__What you should do__: Please write out the final portion of the records below exactly: the line containing "-¿Bacteria de Schrödinger?", every line after it, and nothing else.

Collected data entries
────────────────────

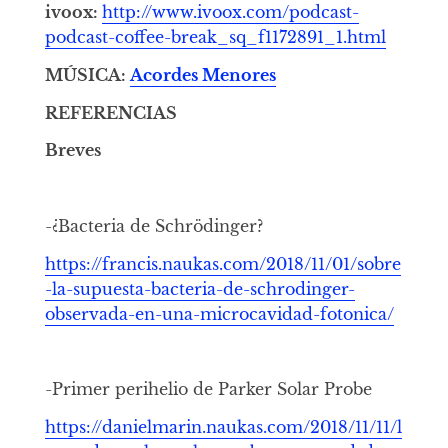
ivoox:
http://www.ivoox.com/podcast-
podcast-coffee-break_sq_f1172891_1.html
MÚSICA:
Acordes Menores
REFERENCIAS
Breves
-¿Bacteria de Schrödinger?
https://francis.naukas.com/2018/11/01/sobre
-la-supuesta-bacteria-de-schrodinger-
observada-en-una-microcavidad-fotonica/
-Primer perihelio de Parker Solar Probe
https://danielmarin.naukas.com/2018/11/11/l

────────────────────

__Expected answer__:
-¿Bacteria de Schrödinger?
https://francis.naukas.com/2018/11/01/sobre
-la-supuesta-bacteria-de-schrodinger-
observada-en-una-microcavidad-fotonica/
-Primer perihelio de Parker Solar Probe
https://danielmarin.naukas.com/2018/11/11/l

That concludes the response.